For us, as tourists, the cognitive dissonance is extreme. We’re here to see—the water.
Tourists visit Livingstone (and the small Zimbabwean town about ten minutes away) to see Victoria Falls, which is the world’s largest (by volume) waterfall. There’s SO much water here. The picture above captures only a small segment of the falls; you’d need an aerial view to get the whole thing in one shot. I’ve never seen such a torrent of water. We got soaked walking along the viewing platforms on the far side. In places it’s more like heavy rain than the mist you might expect. I could hear the pitter-pat of drops on my umbrella.
The foliage in the direct path of the waterfall’s spray is, of course, the lush, verdant green we were expecting. That narrow strip is a stunning rainforest, thick with dripping ferns and lush tropical vines. But thirty feet past the edge of the spray’s reach, leaves are brown and curled, crunching underfoot. It’s the most fascinating contrast.
The immediate problem, of course, is the hydroelectric system—the water level in the Zambezi River (one of the two rivers that feed into the falls) is lower than the power plant was built for. Just across the border, literally a ten-minute drive, the power plants are fueled with coal, so there’s no electricity shortage. Business as usual.
‘Usual’ doesn’t mean everything is fine, though. That desiccated corn still rattles in the breeze, a constant reminder of impending desperation, even as the electricity whirrs and hums and keeps this Princess comfortably air-conditioned.
On both sides of the border, we met people who commented darkly that many animals will die before the rains come again—both livestock and elephants. They’ve seen this before and they know how it plays out. My heart breaks a little for the elephants. We saw hundreds of elephant families while we were in the region, and the babies are so damn cute. What happens to baby elephants in a drought?

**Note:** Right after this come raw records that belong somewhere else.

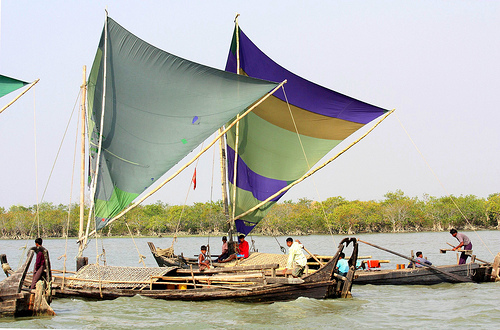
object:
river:
[364, 287, 459, 329]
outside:
[3, 6, 494, 328]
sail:
[214, 16, 400, 264]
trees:
[428, 193, 496, 231]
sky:
[3, 5, 498, 202]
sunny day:
[5, 3, 498, 328]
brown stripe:
[231, 87, 365, 140]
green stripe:
[207, 108, 343, 180]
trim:
[227, 20, 387, 124]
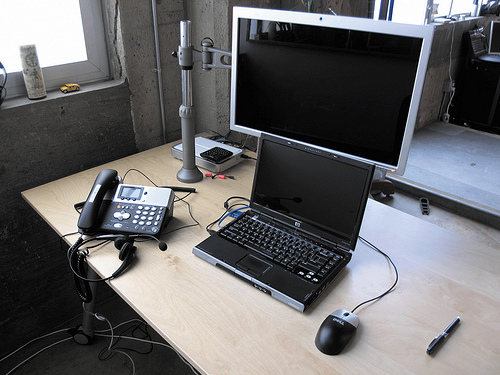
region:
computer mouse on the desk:
[312, 307, 361, 361]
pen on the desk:
[419, 314, 468, 356]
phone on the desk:
[76, 165, 176, 241]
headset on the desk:
[64, 234, 174, 288]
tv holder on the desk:
[168, 16, 234, 186]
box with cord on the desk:
[173, 134, 248, 177]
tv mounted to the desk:
[225, 6, 440, 181]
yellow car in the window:
[57, 80, 83, 95]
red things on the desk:
[204, 171, 234, 184]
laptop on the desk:
[191, 129, 381, 312]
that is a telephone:
[82, 158, 170, 235]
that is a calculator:
[200, 142, 231, 172]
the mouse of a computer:
[312, 311, 364, 346]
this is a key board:
[201, 215, 338, 296]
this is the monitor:
[264, 163, 358, 218]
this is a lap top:
[192, 141, 373, 303]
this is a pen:
[428, 316, 463, 356]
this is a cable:
[378, 276, 400, 297]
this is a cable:
[178, 202, 202, 233]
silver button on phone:
[133, 205, 145, 210]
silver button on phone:
[143, 205, 150, 210]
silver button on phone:
[149, 206, 156, 211]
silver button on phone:
[135, 207, 142, 214]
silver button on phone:
[141, 209, 149, 216]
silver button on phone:
[147, 209, 157, 214]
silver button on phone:
[133, 213, 141, 219]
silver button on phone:
[138, 214, 144, 221]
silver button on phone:
[146, 215, 152, 220]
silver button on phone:
[137, 218, 145, 226]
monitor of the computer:
[216, 0, 414, 171]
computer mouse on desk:
[317, 304, 356, 359]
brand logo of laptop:
[290, 214, 300, 229]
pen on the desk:
[426, 315, 466, 360]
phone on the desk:
[76, 165, 166, 238]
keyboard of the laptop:
[205, 217, 333, 307]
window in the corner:
[0, 26, 111, 83]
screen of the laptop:
[245, 150, 351, 238]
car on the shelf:
[46, 72, 86, 93]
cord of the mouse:
[352, 237, 392, 319]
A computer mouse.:
[311, 307, 362, 361]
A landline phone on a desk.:
[76, 166, 178, 231]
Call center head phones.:
[71, 232, 166, 280]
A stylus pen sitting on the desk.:
[423, 315, 461, 356]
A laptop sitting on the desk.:
[200, 135, 375, 310]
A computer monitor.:
[226, 16, 427, 176]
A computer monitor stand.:
[173, 18, 230, 187]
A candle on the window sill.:
[14, 45, 52, 97]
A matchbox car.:
[59, 83, 85, 95]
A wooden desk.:
[21, 126, 495, 371]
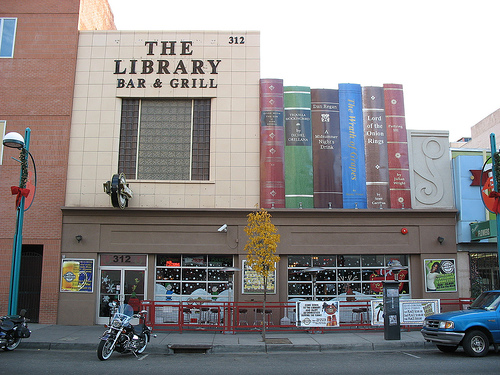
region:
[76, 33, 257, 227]
the library bar and grill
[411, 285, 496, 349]
blue pick up truck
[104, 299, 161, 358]
motorcycle on street side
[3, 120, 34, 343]
street light on blue pole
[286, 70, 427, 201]
store front that looks like books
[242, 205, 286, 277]
yellow leaves on small tree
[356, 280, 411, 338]
electronic parking meter machine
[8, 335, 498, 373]
paved road in foreground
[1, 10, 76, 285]
orange walls of store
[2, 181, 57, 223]
red ribbon on light post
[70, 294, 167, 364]
black motorcycle parked in front of the restaurant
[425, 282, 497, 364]
front of a blue vehicle parked on the street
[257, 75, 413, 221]
six large books painted on a sign on the building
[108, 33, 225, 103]
The Library Bar & Grill on the side of the building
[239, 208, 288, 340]
small thin tree with yellow leaves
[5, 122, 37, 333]
green street light with Christmas decorations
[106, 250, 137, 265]
number 312 above the door of the restaurant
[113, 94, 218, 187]
large block glass window on the building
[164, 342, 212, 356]
sewer opening drain on the curb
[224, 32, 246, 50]
number 312 near the top of the building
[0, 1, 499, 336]
a building wedged between two other buildings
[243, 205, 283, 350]
small tree with yellowing green leaves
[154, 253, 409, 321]
holiday scene portrayed in windows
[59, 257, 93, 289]
poster with a mug of beer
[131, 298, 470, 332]
black stools set at an outdoor counter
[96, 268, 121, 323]
snowflakes painted on glass door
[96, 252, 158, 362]
motorcycle parked near glass doors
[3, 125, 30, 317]
holiday decoration with a red bow around a street lamp pole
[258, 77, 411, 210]
large bound volumes depicted on building's facade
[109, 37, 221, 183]
large window made of frosted glass tiles below name of establishment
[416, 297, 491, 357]
the car is blue in color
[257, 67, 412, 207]
the model books are colored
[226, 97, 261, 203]
the roof has light brown tiles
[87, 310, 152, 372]
the motorbike is brown in color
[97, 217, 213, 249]
the wall is dark brown in color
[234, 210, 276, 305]
he plant has yellow leafs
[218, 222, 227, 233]
the light is white in color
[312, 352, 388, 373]
the pavement is grey in color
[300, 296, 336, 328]
words are written on a white board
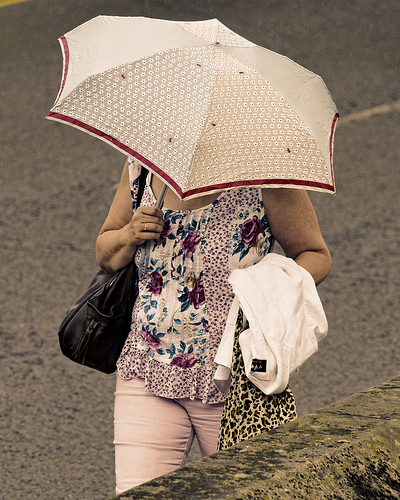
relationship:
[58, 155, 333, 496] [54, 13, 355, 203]
lady holding umbrella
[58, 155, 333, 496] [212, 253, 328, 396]
lady carrying clothing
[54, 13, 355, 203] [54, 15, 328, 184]
umbrella with design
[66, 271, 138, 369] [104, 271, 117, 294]
purse with zippers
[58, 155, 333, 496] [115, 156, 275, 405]
lady wearing blouse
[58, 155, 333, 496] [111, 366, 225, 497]
lady wearing pants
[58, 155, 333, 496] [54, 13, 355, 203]
lady under umbrella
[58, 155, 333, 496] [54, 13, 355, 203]
lady with umbrella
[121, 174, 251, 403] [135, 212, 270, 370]
blouse with flowers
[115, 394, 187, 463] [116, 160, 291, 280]
pants on woman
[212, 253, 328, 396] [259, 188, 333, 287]
clothing over arm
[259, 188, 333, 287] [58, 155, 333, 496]
arm of lady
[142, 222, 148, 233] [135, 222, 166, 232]
ring on finger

Outside of the main towns like Livingstone and Victoria Falls, people get by on subsistence farming. We had one taxi driver who said his parents’ crops have failed completely—they’re 75 and 82 years old. Two of his brothers have stayed in the village to help the parents cope, while he and another brother moved to the town to drive taxis, so they can send cash home for the parents.
What happens to the people who live in the margins when the margins just … evaporate?